The Statement of Applicability (SoA) is a key part of an organization’s information security management system (ISMS).
The SoA is the main requirement for companies to achieve ISO certification of the ISMS and it’s one of the first things that an auditor looks for when conducting an audit. Additionally, SoA is one of the most important documents in terms of ISO 27001 compliance.
The SoA has to be available during the audit phase when the auditor tests some of the ISO 27001 controls to ensure that they describe as well as adequately demonstrate that an organization is achieving its control objectives. A company will typically fail an ISO27001 audit or certification if the auditor lacks confidence in the administration of the ISMS and the documentation is managed poorly or missing entirely.
The SoA identifies what ISO 27001 controls and policies a company is using and also benchmarks against the ISO 27001 Annex A controls. ISO 27001 Annex A is a catalogue of the information security controls and objectives companies need to consider during their ISO 27001 implementations.
ISO 27001 applies to companies of all types and sizes, including public and private companies, government entities, and not-for-profit organizations.
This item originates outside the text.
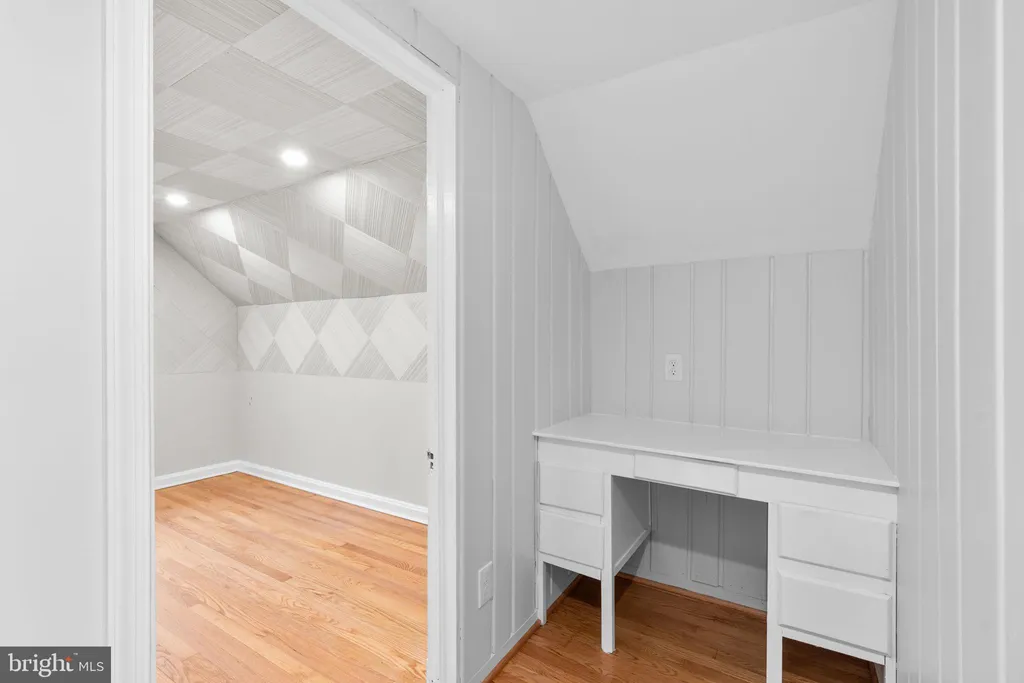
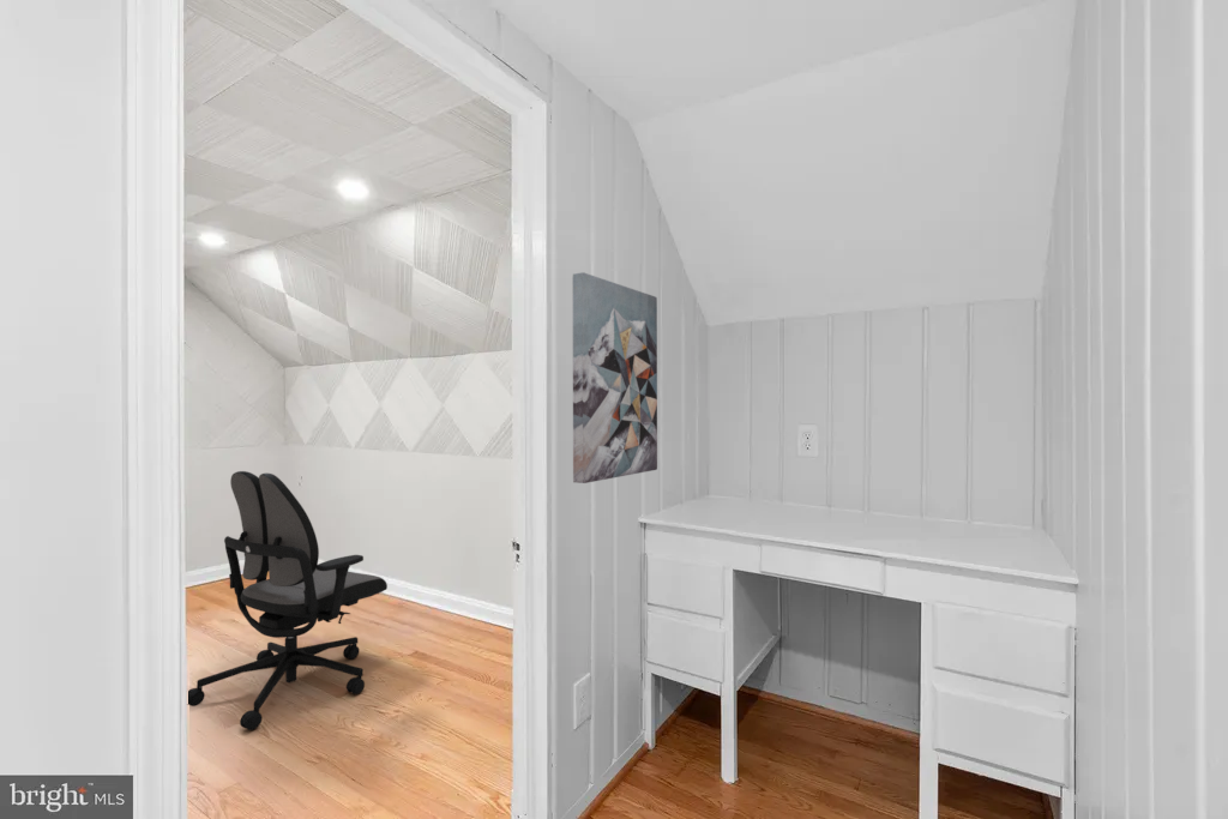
+ wall art [572,271,658,484]
+ office chair [187,470,389,731]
However, an organization doesn’t necessarily need to apply all 114 information security controls (in 14 categories) set forth in ISO 27001 Annex A; however, it does have to explain which controls it is implementing and why.
The SoA is part of 6.1.3 of the main ISO requirements for ISO 27001, a component of the broader 6.1 requirements, which are focused on actions that address risks and opportunities.
According to 6.1.3 of ISO 27001, an SoA must:
- Identify which controls a company has chosen to deal with the risks it has identified
- Explain why the organization has selected these controls
- State whether the company has implemented the controls
- Explain why the organization has decided to omit certain controls
- Link to the relevant documentation about the implementation for each control the company has implemented—every control should have its own entry
The 14 categories of ISO 27001 controls in Annex A are:
- Information security policies
- Organization of information security
- Human resource security
- Asset management
- Access control
- Physical and environmental security
- Operations security
- Communications security
- System acquisition, development, and maintenance
- Supplier relationships
- Information security incident management
- Information security aspects of business continuity management
A company that has performed a risk assessment and created a risk assessment report may wonder why it should also have to write an SoA.
A risk assessment report is usually longer than an SoA and includes a large number of identified risks, as many as several thousand for large companies. As such, it’s not really useful for day-to-day operations. An SoA, on the other hand, is short and concise, and easier to present to management and easier to keep up to date.
During the risk treatment phase, an organization identifies the controls that are required because it opted to reduce the level of risks based on its risk appetite. However, in an SoA a company identifies the controls that are necessary for other reasons, such as law, contractual requirements, and other processes.